Impacto nas comunidades indígenas

Embora uma rápida transição de veículos movidos a combustíveis fósseis para veículos elétricos seja urgentemente necessária para acelerar a descarbonização e ajudar a abrandar a taxa de aumento da temperatura global, esta transição tem um custo oculto. “A extração dos minerais utilizados nos veículos elétricos pode implicar enormes riscos para as pessoas e para o ambiente. A investigação anterior da Amnistia Internacional mostrou como o cobalto industrial está ligado a expulsões forçadas na República Democrática do Congo. As empresas do setor automóvel devem utilizar o seu enorme poder de influência enquanto compradores de minerais a nível mundial para influenciar as empresas mineiras e as fundições a montante no sentido de mitigarem estes riscos para os direitos humanos”, afirmou Agnès Callamard.

Em termos de divulgação de mapas da cadeia de abastecimento, empresas como a BYD, a Geely Auto, a Hyundai, a General Motors e a Mitsubishi Motors obtiveram a pontuação mais baixa, não fornecendo informações pormenorizadas sobre as suas cadeias de abastecimento. Além disso, a BYD não divulga nomes de fundições, refinarias ou minas. A Geely Auto forneceu apenas a localização geral dos fornecedores, sem especificar os locais de extração de minerais.

A Hyundai e a Mitsubishi Motors demonstraram uma falta de transparência semelhante, sem evidências de um mapeamento abrangente da cadeia de abastecimento ou da identificação do local da mina para o cobalto, cobre, lítio e níquel, tornando difícil para as partes interessadas verificar de que forma estas operações afetam as comunidades vizinhas.

Seguir em frente

Todas as empresas, incluindo as envolvidas na cadeia de abastecimento de baterias para veículos elétricos, têm a responsabilidade de respeitar todos os direitos humanos onde quer que operem.

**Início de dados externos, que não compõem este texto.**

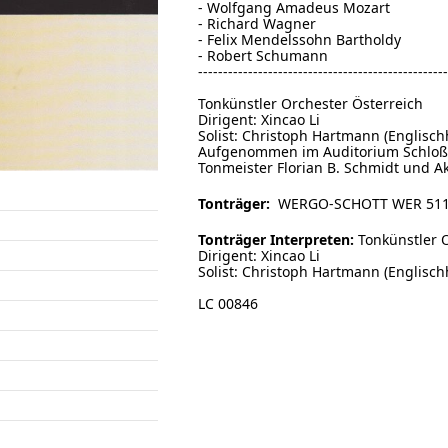
- Wolfgang Amadeus Mozart
- Richard Wagner
- Felix Mendelssohn Bartholdy
- Robert Schumann
-------------------------------------------------
Tonkünstler Orchester Österreich
Dirigent: Xincao Li
Solist: Christoph Hartmann (Englisch
Aufgenommen im Auditorium Schloß 
Tonmeister Florian B. Schmidt und 
Tonträger:
WERGO-SCHOTT WER 5110
Tonträger Interpreten:
Tonkünstler O
Dirigent: Xincao Li
Solist: Christoph Hartmann (Englisch
LC 00846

Para cumprirem a sua responsabilidade de respeitar os direitos humanos, tal como definido nos Princípios Orientadores das Nações Unidas sobre Empresas e Direitos Humanos (UNGP, na sigla inglesa), as empresas devem implementar um processo de diligência devida em matéria de direitos humanos para identificar, prevenir, mitigar e prestar contas sobre a forma como lidam com os impactos adversos sobre os direitos humanos que possam causar, contribuir para ou estar diretamente ligados às suas operações, produtos ou serviços.

Embora algumas das empresas avaliadas tenham dado passos positivos no sentido de reconhecer as suas responsabilidades em matéria de direitos humanos e de alinhar as políticas empresariais com as normas internacionais de direitos humanos, é necessário fazer muito mais. Por exemplo, a BMW, a Ford, a MercedesBenz, a Stellantis, a Tesla e o Grupo VW estavam entre as empresas com melhores pontuações, mas ainda podiam fazer mais para mostrar como estão efetivamente a implementar as suas políticas, abordando os riscos em matéria de direitos humanos e proporcionando soluções eficazes às pessoas afetadas.

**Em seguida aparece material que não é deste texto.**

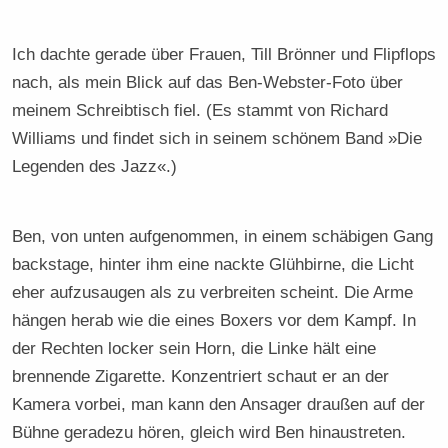
Ich dachte gerade über Frauen, Till Brönner und Flipflops
nach, als mein Blick auf das Ben-Webster-Foto über
meinem Schreibtisch fiel. (Es stammt von Richard
Williams und findet sich in seinem schönem Band »Die
Legenden des Jazz«.)
Ben, von unten aufgenommen, in einem schäbigen Gang
backstage, hinter ihm eine nackte Glühbirne, die Licht
eher aufzusaugen als zu verbreiten scheint. Die Arme
hängen herab wie die eines Boxers vor dem Kampf. In
der Rechten locker sein Horn, die Linke hält eine
brennende Zigarette. Konzentriert schaut er an der
Kamera vorbei, man kann den Ansager draußen auf der
Bühne geradezu hören, gleich wird Ben hinaustreten.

“À medida que a transição global para os veículos elétricos ganha ímpeto, impulsiona a concorrência global e permite lucros enormes, a Amnistia Internacional apela a todos os fabricantes de automóveis para que melhorem os seus esforços de diligência devida em matéria de direitos humanos e os alinhem com as normas internacionais de direitos humanos”, afirmou Agnès Callamard. “Apelamos também aos governos para que reforcem a sua própria regulamentação em matéria de diligência devida em relação aos direitos humanos no que respeita às empresas estabelecidas nos seus territórios ou às suas licenças de exportação e importação.”

“Os que estão a ficar para trás precisam de trabalhar mais e mais depressa para mostrar que os direitos humanos não são apenas uma frase de efeito, mas uma questão que levam a sério. É hora de mudar de marcha e garantir que os veículos elétricos não deixem para trás um legado de abusos dos direitos humanos – em vez disso, a indústria deve impulsionar um futuro energético justo que não deixe ninguém para trás”, concluiu.